__Exercise aim__
Below are the entries. Transcribe exactly the lines from the one with "#### 使用普通文本的删除线，斜体等效果" through the one with "Github 的 Markdown", ends included, and leave out all others.

[Entries shown]

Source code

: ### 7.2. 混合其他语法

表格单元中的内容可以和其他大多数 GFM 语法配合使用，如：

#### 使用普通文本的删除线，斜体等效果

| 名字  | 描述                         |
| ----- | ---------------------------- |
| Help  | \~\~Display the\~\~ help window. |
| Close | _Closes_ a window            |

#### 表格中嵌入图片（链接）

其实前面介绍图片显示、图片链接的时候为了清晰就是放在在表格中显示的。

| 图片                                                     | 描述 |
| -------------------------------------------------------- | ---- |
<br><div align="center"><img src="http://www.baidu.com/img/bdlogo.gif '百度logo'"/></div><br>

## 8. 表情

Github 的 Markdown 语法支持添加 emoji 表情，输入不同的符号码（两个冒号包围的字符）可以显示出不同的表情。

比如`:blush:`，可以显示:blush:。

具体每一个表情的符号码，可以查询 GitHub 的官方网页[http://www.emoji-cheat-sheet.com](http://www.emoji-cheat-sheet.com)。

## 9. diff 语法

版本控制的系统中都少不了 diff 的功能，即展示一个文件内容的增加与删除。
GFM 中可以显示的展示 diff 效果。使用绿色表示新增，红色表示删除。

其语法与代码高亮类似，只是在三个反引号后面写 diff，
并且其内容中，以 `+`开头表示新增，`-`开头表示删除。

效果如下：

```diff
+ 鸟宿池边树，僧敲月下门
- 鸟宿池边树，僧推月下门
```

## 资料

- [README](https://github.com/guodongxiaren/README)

[/Entries shown]

__Response below__
#### 使用普通文本的删除线，斜体等效果

| 名字  | 描述                         |
| ----- | ---------------------------- |
| Help  | \~\~Display the\~\~ help window. |
| Close | _Closes_ a window            |

#### 表格中嵌入图片（链接）

其实前面介绍图片显示、图片链接的时候为了清晰就是放在在表格中显示的。

| 图片                                                     | 描述 |
| -------------------------------------------------------- | ---- |
<br><div align="center"><img src="http://www.baidu.com/img/bdlogo.gif '百度logo'"/></div><br>

## 8. 表情

Github 的 Markdown 语法支持添加 emoji 表情，输入不同的符号码（两个冒号包围的字符）可以显示出不同的表情。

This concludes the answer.